Filtering criteria & downstream analysis

pmelsted / pizzly

Fast fusion detection using kallisto

BSD 2-Clause "Simplified" License

80 stars 10 forks source link

Filtering criteria & downstream analysis #9

Closed leiendeckerlu closed 7 years ago

leiendeckerlu commented 7 years ago

Hi there,

referring to https://github.com/pmelsted/pizzly/issues/2, I was wondering if you could explain some of the filtering criteria you are using to create the Sample.json from Sample.unfiltered.json ?
Also, is there currently a possibility to set these filtering criteria in an individual way?
Out of curiosity, do you mind sharing your downstream analysis pipeline with the pizzly output file? Since pizzly identifies a lot of false positives, I definitely have to do some additional filtering (most probably on paircounts ?) I'm currently looking into using R for this, but I'm not sure if that's the most elegant way. Thanks!
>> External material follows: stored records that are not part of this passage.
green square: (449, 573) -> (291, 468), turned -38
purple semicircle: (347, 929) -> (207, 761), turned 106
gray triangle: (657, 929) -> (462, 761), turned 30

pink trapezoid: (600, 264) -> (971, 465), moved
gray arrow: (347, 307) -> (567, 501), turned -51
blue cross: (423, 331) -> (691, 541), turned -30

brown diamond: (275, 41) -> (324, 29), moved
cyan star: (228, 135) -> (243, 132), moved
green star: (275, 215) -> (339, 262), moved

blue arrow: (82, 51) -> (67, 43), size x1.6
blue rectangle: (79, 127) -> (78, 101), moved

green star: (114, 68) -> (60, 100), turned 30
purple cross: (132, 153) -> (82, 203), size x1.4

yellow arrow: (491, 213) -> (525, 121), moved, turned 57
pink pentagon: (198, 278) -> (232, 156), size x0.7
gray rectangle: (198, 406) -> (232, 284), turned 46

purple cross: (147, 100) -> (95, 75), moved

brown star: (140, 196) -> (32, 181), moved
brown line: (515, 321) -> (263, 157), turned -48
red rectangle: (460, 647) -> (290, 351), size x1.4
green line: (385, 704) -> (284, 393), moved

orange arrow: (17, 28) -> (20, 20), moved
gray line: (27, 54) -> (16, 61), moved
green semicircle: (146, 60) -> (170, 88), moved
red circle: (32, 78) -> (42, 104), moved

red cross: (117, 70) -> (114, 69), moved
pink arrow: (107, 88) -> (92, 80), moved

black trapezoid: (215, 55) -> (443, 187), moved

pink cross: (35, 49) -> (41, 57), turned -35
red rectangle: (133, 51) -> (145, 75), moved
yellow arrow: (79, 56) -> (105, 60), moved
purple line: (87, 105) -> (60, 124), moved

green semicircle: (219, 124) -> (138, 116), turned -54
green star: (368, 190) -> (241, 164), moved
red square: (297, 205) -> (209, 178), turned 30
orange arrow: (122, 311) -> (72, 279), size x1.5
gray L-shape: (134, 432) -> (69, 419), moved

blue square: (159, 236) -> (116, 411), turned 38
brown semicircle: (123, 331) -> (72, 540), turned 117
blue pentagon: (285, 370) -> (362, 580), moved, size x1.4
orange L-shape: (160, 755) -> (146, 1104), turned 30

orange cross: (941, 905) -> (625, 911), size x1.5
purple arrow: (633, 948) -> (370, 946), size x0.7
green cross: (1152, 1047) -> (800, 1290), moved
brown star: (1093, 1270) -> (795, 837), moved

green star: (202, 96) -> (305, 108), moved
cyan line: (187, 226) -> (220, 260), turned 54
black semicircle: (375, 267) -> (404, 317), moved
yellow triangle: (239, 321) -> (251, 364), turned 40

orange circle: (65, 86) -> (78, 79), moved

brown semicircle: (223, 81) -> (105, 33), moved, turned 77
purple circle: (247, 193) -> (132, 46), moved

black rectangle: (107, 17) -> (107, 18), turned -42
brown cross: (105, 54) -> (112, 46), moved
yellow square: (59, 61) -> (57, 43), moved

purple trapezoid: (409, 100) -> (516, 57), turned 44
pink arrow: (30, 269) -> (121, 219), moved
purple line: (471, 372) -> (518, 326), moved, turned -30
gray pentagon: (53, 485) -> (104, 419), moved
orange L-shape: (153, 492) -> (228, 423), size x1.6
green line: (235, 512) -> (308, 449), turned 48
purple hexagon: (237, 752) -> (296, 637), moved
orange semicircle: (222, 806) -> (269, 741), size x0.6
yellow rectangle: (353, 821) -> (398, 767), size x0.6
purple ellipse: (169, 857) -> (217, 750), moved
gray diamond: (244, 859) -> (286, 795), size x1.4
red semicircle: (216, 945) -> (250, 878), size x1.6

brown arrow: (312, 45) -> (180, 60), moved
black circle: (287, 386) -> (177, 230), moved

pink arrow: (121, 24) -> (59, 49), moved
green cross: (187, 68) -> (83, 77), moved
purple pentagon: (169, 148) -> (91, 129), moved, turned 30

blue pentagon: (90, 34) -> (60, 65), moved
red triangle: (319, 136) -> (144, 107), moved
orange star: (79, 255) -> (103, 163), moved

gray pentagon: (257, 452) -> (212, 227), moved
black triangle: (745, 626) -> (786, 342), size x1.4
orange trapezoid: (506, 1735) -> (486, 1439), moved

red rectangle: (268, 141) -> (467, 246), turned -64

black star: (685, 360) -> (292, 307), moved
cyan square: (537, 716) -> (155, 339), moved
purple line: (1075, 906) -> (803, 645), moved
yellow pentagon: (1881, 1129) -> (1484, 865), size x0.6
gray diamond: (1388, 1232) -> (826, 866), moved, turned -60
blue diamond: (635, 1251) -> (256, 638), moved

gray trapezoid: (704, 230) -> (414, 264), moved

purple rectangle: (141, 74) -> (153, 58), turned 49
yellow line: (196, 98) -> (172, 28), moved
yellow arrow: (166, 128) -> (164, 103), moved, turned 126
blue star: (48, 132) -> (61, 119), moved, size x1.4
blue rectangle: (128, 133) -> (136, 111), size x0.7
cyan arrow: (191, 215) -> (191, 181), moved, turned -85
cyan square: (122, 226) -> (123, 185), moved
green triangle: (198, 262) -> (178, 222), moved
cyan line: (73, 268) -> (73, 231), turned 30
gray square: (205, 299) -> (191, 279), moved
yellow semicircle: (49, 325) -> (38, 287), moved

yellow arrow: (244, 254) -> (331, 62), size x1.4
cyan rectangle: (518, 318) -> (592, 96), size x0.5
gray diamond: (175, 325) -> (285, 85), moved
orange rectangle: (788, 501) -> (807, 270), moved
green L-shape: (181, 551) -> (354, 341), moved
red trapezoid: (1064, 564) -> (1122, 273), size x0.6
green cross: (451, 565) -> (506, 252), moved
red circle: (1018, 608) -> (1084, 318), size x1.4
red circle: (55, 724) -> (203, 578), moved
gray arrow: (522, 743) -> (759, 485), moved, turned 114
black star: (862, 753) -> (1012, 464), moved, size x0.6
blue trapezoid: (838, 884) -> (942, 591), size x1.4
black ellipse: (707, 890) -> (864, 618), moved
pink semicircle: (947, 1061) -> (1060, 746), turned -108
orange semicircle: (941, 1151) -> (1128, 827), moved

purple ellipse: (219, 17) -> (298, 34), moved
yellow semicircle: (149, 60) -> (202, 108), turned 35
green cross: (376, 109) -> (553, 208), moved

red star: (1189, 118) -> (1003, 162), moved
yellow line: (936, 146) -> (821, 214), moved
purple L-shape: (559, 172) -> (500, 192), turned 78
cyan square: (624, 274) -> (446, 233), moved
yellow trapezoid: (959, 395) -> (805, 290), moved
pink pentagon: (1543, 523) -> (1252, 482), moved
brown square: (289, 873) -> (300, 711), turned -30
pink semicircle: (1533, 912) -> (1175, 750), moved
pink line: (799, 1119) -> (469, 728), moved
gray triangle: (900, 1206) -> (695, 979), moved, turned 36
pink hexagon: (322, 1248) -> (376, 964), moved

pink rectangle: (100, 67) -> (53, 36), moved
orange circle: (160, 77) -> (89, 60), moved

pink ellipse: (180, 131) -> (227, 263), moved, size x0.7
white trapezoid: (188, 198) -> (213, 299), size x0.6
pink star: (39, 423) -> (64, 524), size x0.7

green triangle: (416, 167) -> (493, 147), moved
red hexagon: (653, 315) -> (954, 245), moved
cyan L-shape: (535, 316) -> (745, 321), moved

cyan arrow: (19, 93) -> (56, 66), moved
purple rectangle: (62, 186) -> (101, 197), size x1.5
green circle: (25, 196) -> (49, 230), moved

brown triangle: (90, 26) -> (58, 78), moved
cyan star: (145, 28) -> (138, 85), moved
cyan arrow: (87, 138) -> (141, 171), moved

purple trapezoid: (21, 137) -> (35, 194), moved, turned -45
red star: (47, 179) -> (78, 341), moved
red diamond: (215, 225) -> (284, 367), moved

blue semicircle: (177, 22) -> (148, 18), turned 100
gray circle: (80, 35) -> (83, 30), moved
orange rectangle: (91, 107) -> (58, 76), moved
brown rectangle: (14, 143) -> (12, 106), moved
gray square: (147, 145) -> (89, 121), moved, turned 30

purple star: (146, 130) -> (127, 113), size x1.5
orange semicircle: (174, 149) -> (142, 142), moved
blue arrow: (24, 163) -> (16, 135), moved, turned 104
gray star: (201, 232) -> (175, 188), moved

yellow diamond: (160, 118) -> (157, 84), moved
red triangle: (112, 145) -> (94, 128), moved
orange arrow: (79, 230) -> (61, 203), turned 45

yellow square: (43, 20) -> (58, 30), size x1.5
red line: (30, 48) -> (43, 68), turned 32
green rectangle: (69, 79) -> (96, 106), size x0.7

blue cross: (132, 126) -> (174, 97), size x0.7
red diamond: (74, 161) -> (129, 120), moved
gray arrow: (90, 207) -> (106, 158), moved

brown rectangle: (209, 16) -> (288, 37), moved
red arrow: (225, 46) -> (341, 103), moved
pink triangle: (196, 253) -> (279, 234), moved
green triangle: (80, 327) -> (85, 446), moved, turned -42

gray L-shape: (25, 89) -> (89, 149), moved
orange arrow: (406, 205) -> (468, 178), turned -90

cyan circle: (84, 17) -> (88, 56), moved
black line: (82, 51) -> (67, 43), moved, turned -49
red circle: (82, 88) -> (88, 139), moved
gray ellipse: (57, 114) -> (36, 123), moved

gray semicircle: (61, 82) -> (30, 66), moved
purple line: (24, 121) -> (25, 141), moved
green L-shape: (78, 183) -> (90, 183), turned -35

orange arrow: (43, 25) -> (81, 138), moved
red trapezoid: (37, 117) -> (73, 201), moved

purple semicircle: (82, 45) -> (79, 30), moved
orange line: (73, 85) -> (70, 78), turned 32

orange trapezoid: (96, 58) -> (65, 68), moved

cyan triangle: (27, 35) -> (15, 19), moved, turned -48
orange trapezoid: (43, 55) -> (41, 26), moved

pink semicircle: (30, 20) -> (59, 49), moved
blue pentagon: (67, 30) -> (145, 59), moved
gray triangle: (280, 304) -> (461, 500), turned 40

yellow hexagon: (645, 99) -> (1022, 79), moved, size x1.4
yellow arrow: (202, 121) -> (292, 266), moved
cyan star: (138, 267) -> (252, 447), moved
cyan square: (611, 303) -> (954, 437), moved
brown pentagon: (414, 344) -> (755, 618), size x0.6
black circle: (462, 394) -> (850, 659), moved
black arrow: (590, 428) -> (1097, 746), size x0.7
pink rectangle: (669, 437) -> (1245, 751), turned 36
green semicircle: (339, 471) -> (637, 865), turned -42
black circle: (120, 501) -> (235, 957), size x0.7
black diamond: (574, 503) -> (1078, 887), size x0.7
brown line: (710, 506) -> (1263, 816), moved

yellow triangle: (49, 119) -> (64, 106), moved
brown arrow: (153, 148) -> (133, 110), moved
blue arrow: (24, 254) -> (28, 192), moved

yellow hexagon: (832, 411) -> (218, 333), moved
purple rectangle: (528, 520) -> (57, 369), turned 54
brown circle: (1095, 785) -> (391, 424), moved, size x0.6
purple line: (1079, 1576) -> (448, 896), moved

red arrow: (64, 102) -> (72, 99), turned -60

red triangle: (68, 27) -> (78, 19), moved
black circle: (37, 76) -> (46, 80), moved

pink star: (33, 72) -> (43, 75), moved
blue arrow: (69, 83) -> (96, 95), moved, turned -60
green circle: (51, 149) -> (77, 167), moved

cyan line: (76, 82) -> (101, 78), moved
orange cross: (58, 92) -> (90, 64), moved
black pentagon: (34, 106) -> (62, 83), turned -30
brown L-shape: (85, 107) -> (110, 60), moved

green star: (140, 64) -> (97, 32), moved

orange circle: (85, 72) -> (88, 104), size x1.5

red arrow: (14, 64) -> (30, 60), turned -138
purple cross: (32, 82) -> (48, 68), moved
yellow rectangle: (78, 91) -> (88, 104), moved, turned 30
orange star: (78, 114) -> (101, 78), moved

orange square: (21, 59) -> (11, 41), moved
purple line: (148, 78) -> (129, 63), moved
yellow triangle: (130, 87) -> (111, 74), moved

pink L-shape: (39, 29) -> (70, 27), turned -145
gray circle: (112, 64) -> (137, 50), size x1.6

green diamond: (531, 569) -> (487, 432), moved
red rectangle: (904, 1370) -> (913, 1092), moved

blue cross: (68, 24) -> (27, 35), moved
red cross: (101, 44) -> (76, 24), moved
MattBashton commented 7 years ago

For what it's worth I have implemented a simple downstream JSON flattening / gene location annotation / distance calculation (where on same chr) script in R here. I don't explicitly filter the output, but you can use of course sort the final tab delimited output via splitcount or paircount columns as you see fit.

leiendeckerlu commented 7 years ago

Very cool, will definitely check that out! Thanks Matt!

pmelsted commented 7 years ago

There are two approaches to filtering, one is to set a read count minimum. Pizzly does this by requiring two pairs supporting a fusion junction or one split read. You can also run the flattening script in the latest version to get a TSV table that is easier to filter on.

The other approach is to run kallisto to quantify the fusion transcripts and select those which have a decent TPM support. An example pipelins is in the Snakefile in the test directory.